Comics/Graphic Novels

A Gentle Monster: Looking at Killer Croc in GOTHAM ACADEMY

Katie Schenkel

Staff Writer

Katie Schenkel is a digital copywriter and pop culture writer. She started getting into comics in her mid-20s through her lifelong love of superhero cartoons and hasn’t looked back. When she’s not at her day job writing websites for small businesses, she’s writing articles for Panels, The Mary Sue, Quirk Books and other sites. Katie also runs the website Just Plain Something with her partner Mike; they host the JPS podcast and their webseries Driving Home the Movie. Blog: Just Plain Something Twitter: @justplaintweets

DC Comics’ Gotham Academy continues to be one of the highlights of my comic reading month after month. I can’t recommend this book highly enough and issue six, which is more or less an ending to the first arc of the series before the break for Convergence, is no exception. We not only get more Maps (”I think she smells great. You smell great, Olive.”), more beautiful colors from Msassyk and Serge Lapointe and more clues into the mysteries of both the school and Olive herself, but we’re also given more Killer Croc.

Killer Croc threw a rockOver the last few issues, writers Becky Cloonan and Brenden Fletcher have given us a Killer Croc that downright warms your heart. Between his insistence on keeping Olive safe, the look on his face when he realized they brought food and simply his enthusiasm for rocks, they’ve brought us Olive’s well-meaning guardian angel who happens to be in the body of a monster.

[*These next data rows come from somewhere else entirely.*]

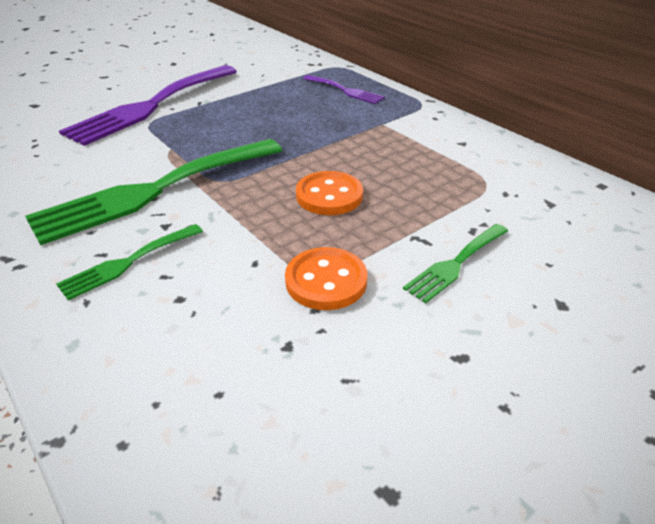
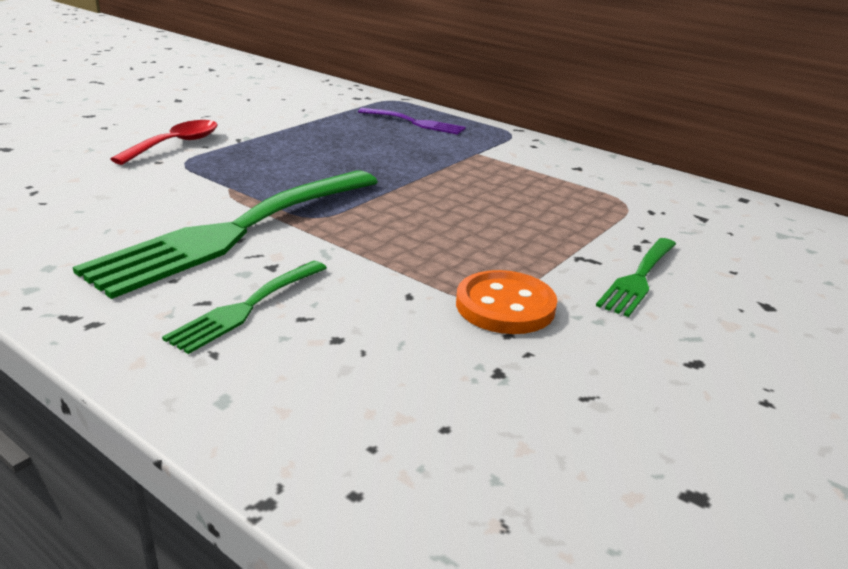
camera: 15 degrees left, 10 degrees down
(151, 106) = (176, 144): purple fork -> red spoon
(329, 195) = (458, 224): orange button -> none

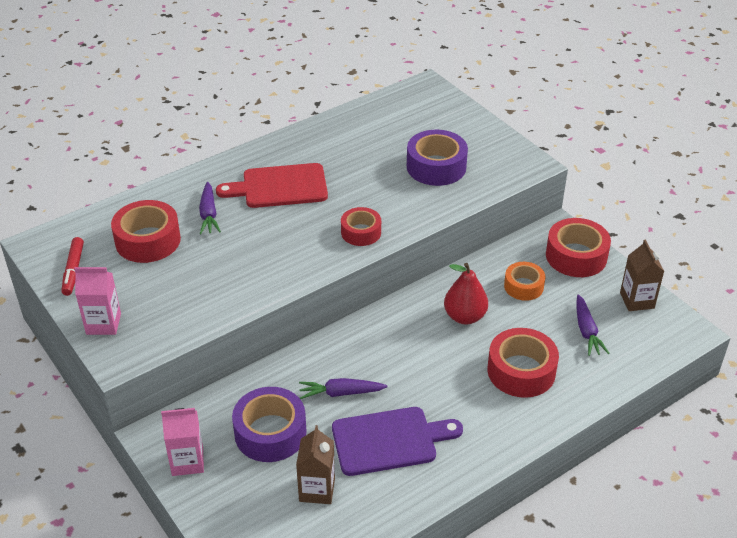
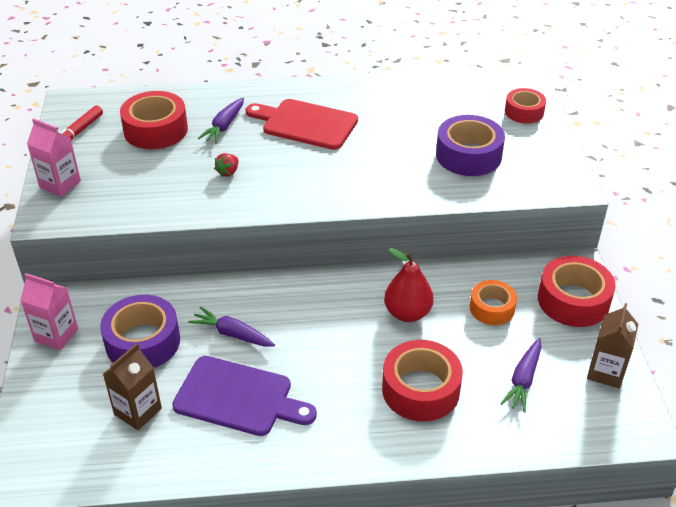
camera: 30 degrees right, 0 degrees up
(250, 254) = (228, 172): none -> red strawberry
(361, 232) = (343, 189): red tape -> red tape (524, 112)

Being sympathetic isn’t out of nowhere for Croc. In Batman: The Animated Series, he found himself taken in and cared for by a group of former sideshow subjects and was tempted to leave his life of crime behind. This isn’t completely out of nowhere in New 52 canon, either. Tim Seeley’s Croc story for Villains Month tried to see the world through his point of view and in some ways, Gotham Academy’s arc is a direct tie back into Croc’s storyline last year in Batman Eternal, where we saw him help Gotham’s homeless survive underground.

But whereas Croc’s storyline in Batman Eternal got pushed aside for Batman and Jason Bard’s part of that arc, Gotham Academy let Croc be an actual focus of these issues. The GA writers have also given Croc allies in Olive and her ghost-seeking group of teens. It’s refreshing how quickly Croc is accepted by Olive — it really only takes a moment’s between the two of them for her to trust he won’t hurt her. Props to Karl Kerschl for getting the expressions just right on that page. Despite the initial moment of surprise and fear at the sheer size of him, Olive (and with her, the readers) looks into Croc’s eyes and decides to trust.

In issue six we learn more about why Croc is so protective of Olive, how deep his friendship with her mother went. The flashback page of Croc finding a connection with Sybil in Arkham is lovely, not least because Mingjue Helen Chen’s guest art for the flashback is in itself beautiful. It’s like seeing through Croc’s eyes and feels very dream-like.

Killer Croc - Gotham Academy 6 Mingue Helen Chen

“When she looked at me, she didn’t see a monster,” Croc tells Olive about her mother and the beauty is that Olive spent all of the last issue proving to Croc that she doesn’t see him as a monster either. The fact that Olive and her friends could sit in the damaged North Hall and eat a meal with Croc like it was totally normal says a lot about our protagonists and why we should root for them. On the other hand, revealing the gentle soul that Croc can be also means questioning Batman and his choices and Olive rightfully calling the Dark Knight out on them.

Croc leaves the school in this issue, closing out the story arc and his role in the book … for now. But the creative team has not only set up Croc as a sweet, endearing ally to our protagonists but set Gotham Academy as the kind of book that makes you see Gotham and its characters in a new light. I can’t wait to see what’s to come.